Unter Spielejournalisten herrscht die Meinung vor, dass ein gutes Spiel immer auch eine gute, tiefe Story bieten muss. Und das mit guten Gründen, denn wo das Gameplay aufgrund von wenigen neuen Ideen zunehmend austauschbar wirkt, ist es letztlich meistens die Erzählung, die einen Titel besonders macht und von der Konkurrenz absetzt.

Diese Aussage würde wahrscheinlich auch Kacper Kwiatkowski unterschreiben. Kwiatkowski ist Entwickler, war maßgeblich am unkonventionellen Survival-Spiel This War of Mine beteiligt – und sprach auf der Entwicklerkonferenz Quo Vadis 2015 darüber, weshalb so wenig Titel wirklich etwas zu erzählen haben.

Hier Gameplay, dort Story

Den Hauptgrund dafür sieht Kwiatkowski in der künstlichen Trennung von Gameplay und Story. „In großen Unternehmen werden diese beiden Teile bis zum Schluss separat voneinander erarbeitet“, so der Entwickler. Erst am Schluss würden sie, häufig unter dem Zeitdruck des nahenden Erscheinungstages, mehr schlecht als recht zusammengefügt.

Das Resultat, so Kwiatkowski, seien Inhalte, die nicht zueinander passen oder sich im schlimmsten Fall sogar widersprächen. So glichen viele Spiele einem normalen Buch, dessen Fließtext immer wieder von einem Sudoku-Rätsel unterbrochen würde: Die Erzählung der Story werde kurzfristig für Gameplay-Elemente pausiert, danach ginge es wie gehabt weiter. Eine Mechanik, die laut Kwiatkowski völlig unnatürlich ist.

*Auflistung:*

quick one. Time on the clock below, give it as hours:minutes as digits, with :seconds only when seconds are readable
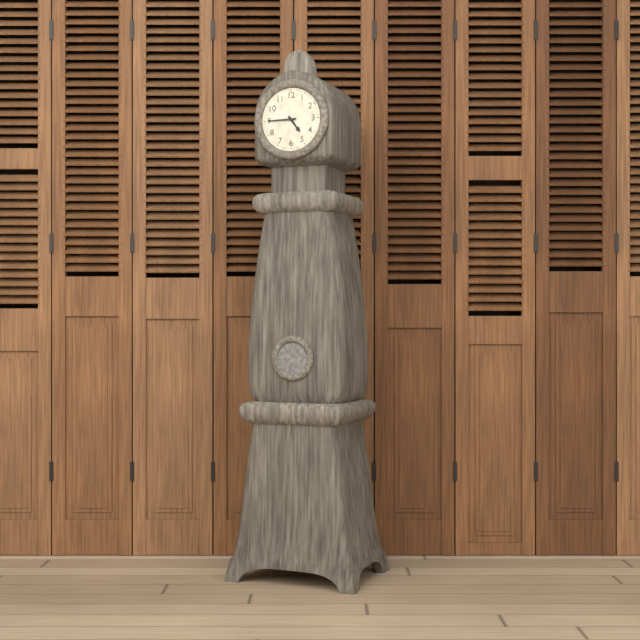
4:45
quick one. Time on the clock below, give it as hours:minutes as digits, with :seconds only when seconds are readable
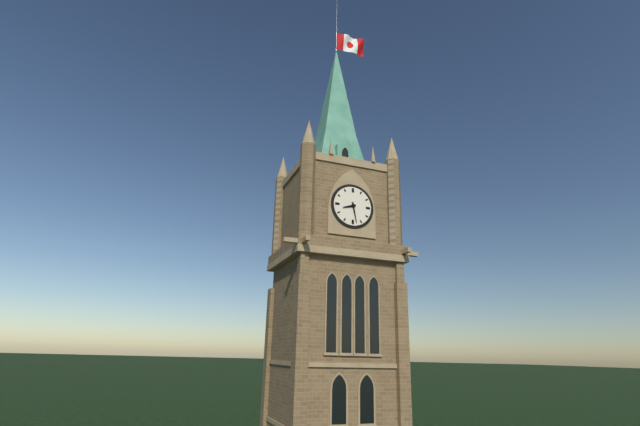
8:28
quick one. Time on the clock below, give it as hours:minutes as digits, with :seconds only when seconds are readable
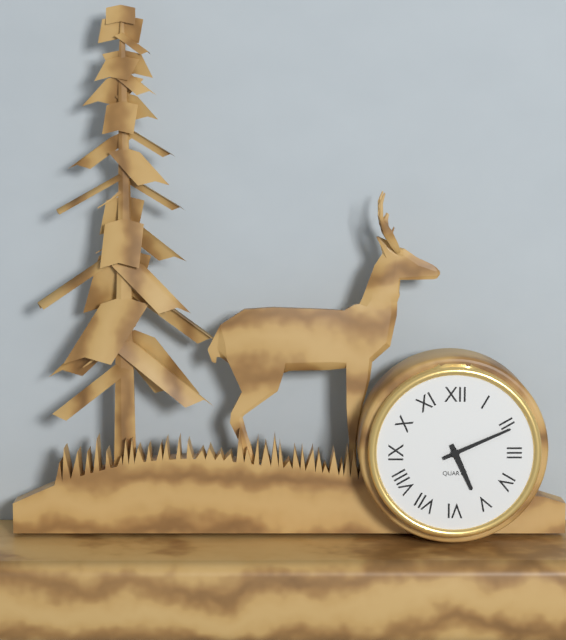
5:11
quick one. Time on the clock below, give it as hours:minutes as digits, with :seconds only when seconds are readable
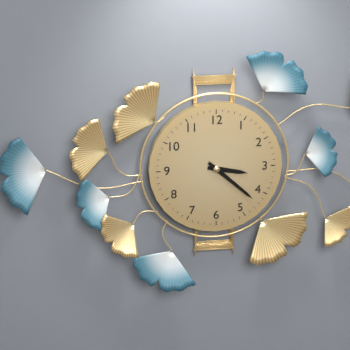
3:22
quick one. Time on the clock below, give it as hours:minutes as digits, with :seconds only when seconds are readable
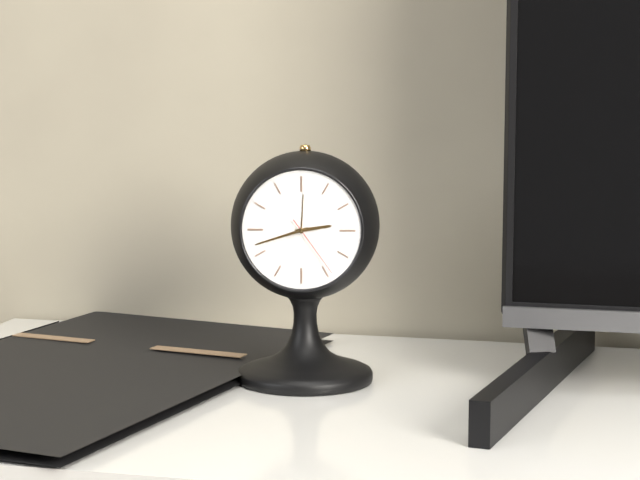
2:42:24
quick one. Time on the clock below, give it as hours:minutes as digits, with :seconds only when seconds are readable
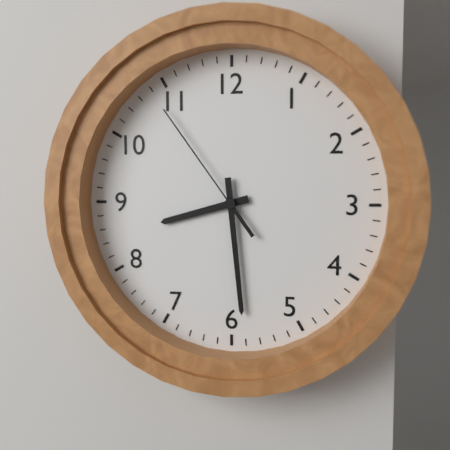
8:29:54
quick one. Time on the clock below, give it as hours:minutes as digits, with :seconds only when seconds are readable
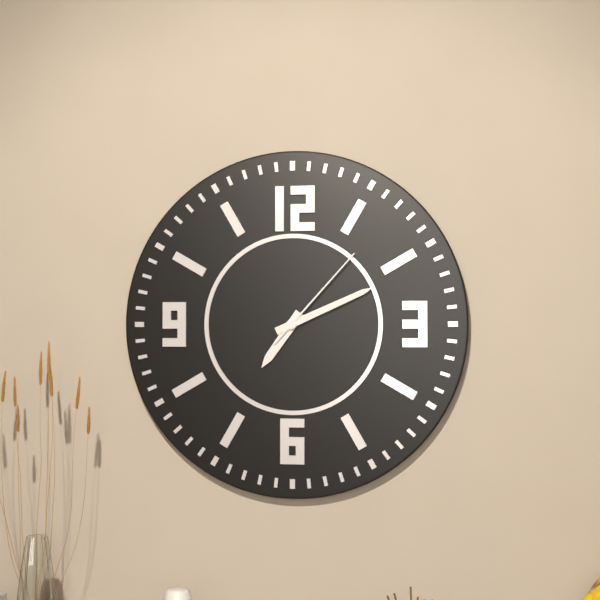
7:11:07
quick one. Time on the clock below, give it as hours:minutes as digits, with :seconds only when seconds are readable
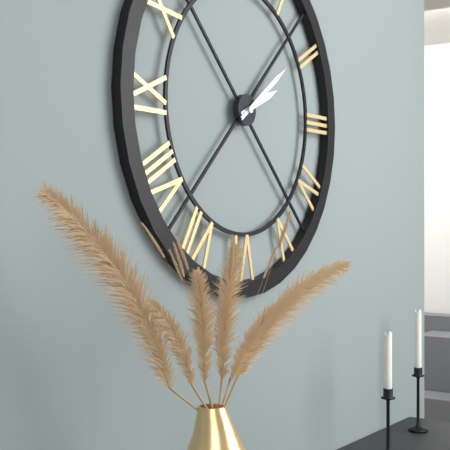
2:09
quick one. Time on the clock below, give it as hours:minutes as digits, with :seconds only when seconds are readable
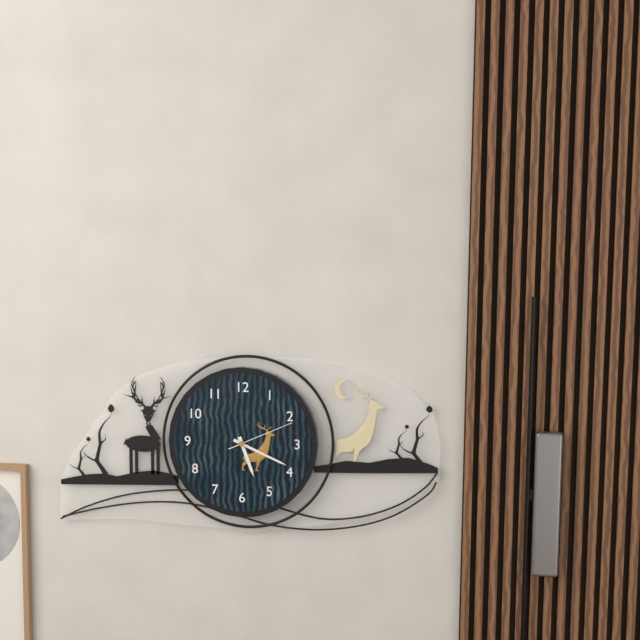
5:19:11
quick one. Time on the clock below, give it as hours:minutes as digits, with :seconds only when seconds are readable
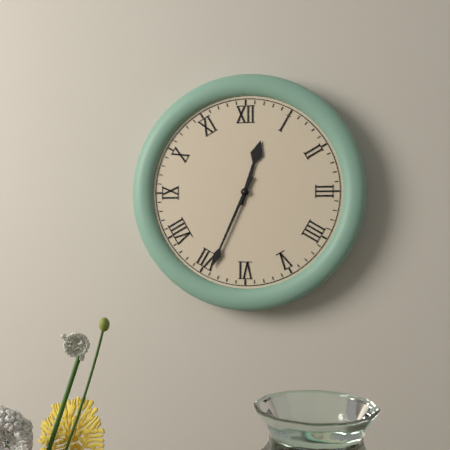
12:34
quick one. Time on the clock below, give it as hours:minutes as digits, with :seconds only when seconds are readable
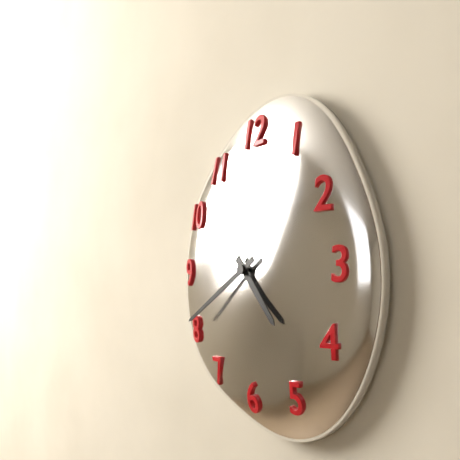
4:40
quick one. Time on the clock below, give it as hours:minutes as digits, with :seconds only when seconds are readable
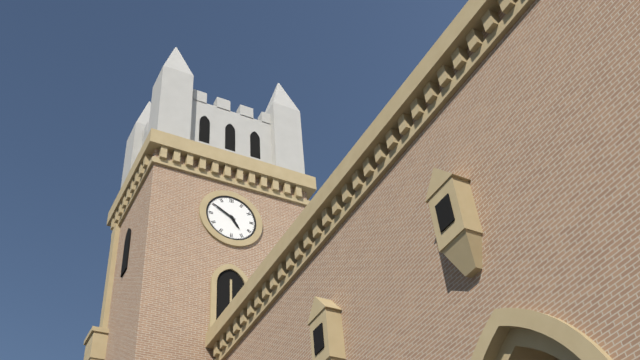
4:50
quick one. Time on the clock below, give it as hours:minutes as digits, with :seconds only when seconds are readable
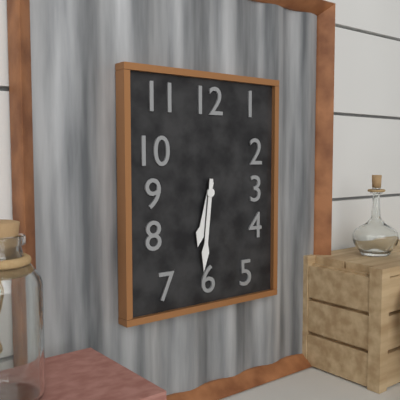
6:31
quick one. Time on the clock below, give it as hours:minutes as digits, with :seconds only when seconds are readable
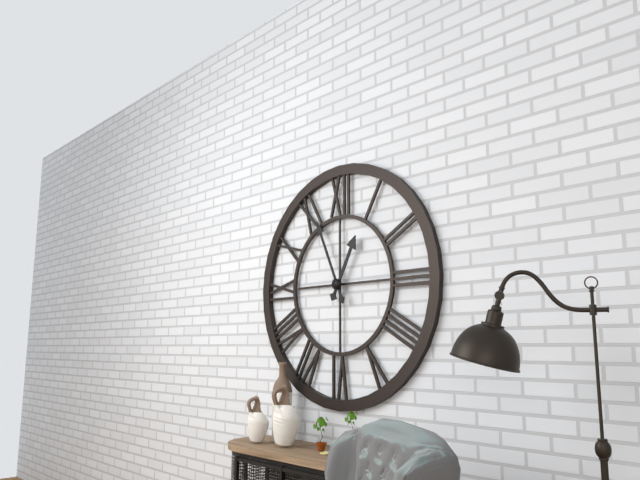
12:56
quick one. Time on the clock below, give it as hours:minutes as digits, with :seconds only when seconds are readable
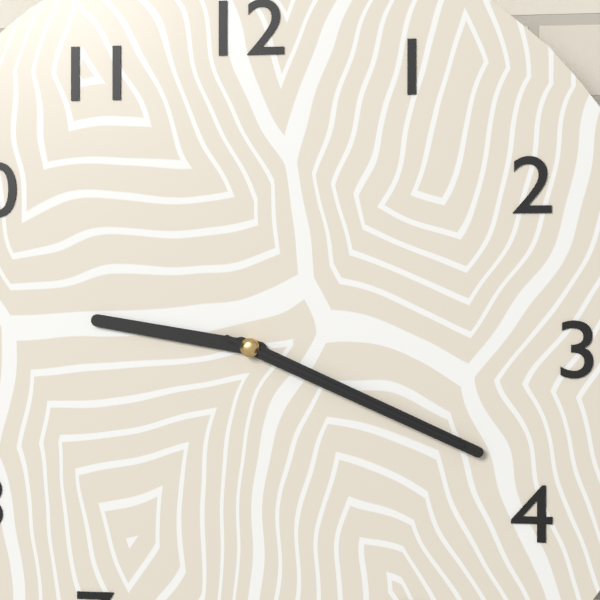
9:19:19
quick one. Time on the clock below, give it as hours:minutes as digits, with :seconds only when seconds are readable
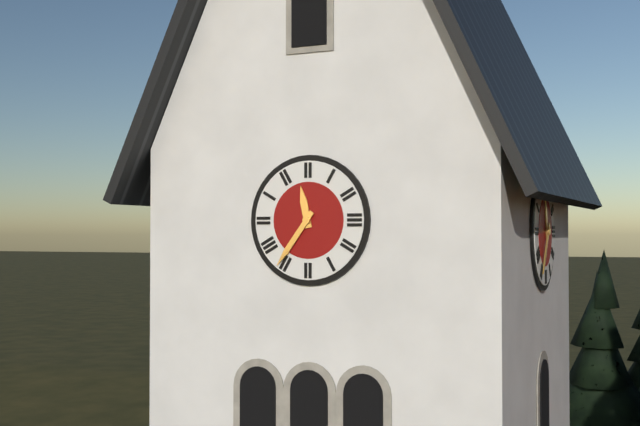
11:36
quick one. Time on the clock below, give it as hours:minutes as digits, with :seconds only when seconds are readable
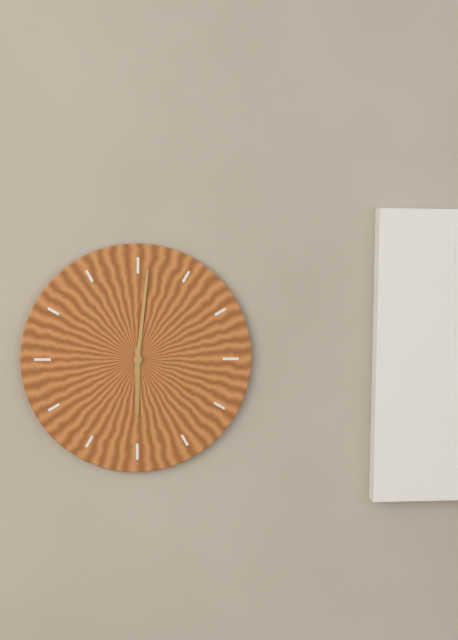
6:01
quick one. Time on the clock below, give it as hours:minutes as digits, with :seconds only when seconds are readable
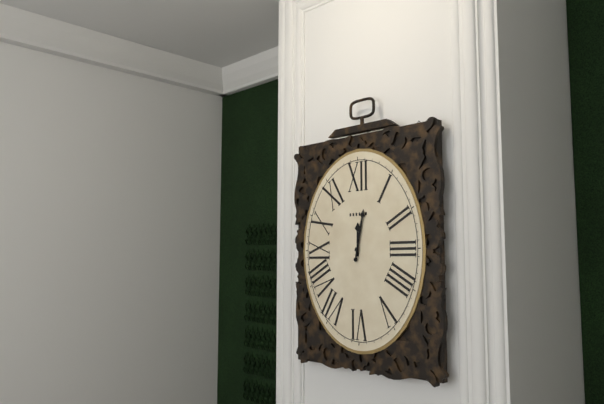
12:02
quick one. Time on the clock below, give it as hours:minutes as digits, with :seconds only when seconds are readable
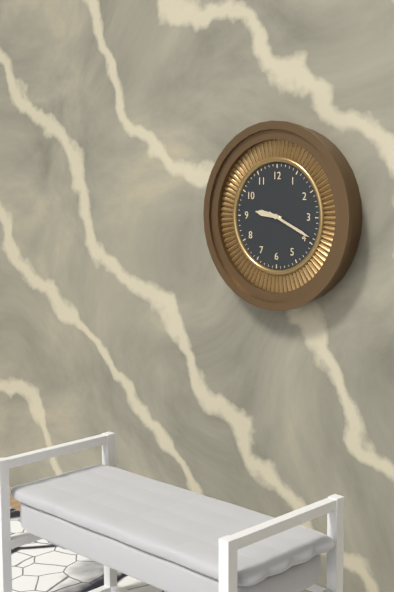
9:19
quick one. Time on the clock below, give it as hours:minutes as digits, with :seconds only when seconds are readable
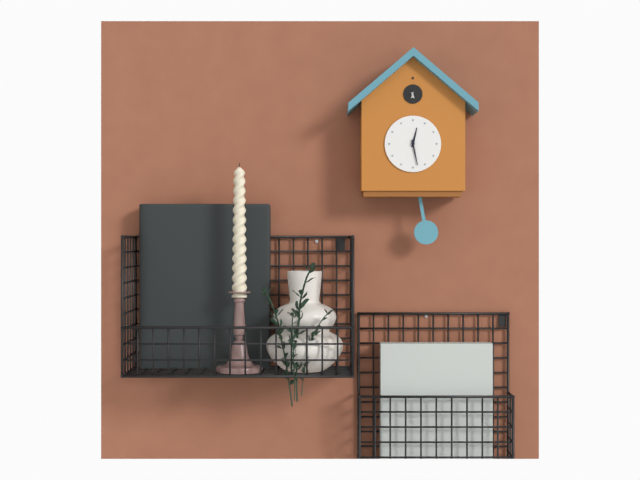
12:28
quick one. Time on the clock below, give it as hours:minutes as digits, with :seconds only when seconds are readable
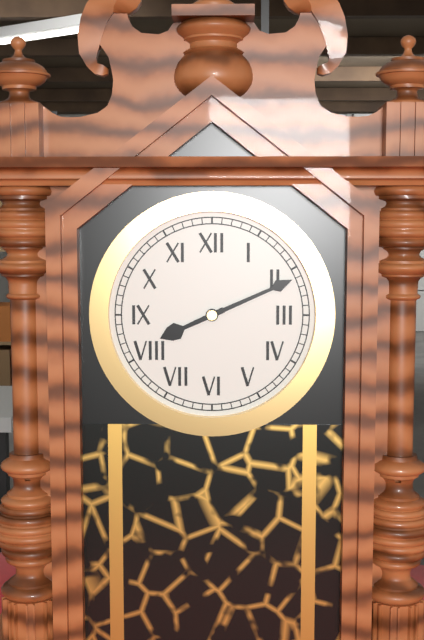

*Was zu tun ist:*
- a) Zitiere aus dem Textauszug die Stelle, die bei „Den Hauptgrund dafür“ beginnt und bei „als recht zusammengefügt.“ endet.
- b) Nenne alle Eigennamen von Personen, Spielen und Veranstaltungen, die im Textauszug vorkommen.
- c) Worin sieht Kwiatkowski laut dem Textauszug den Hauptgrund dafür, dass so wenige Titel wirklich etwas zu erzählen haben?
Die Datensätze werden hierfür nicht gebraucht.

*Lösungen je Aufgabe:*
- a)
Den Hauptgrund dafür sieht Kwiatkowski in der künstlichen Trennung von Gameplay und Story. „In großen Unternehmen werden diese beiden Teile bis zum Schluss separat voneinander erarbeitet“, so der Entwickler. Erst am Schluss würden sie, häufig unter dem Zeitdruck des nahenden Erscheinungstages, mehr schlecht als recht zusammengefügt.

- b) Kacper Kwiatkowski, This War of Mine, Quo Vadis

- c) In der künstlichen Trennung von Gameplay und Story.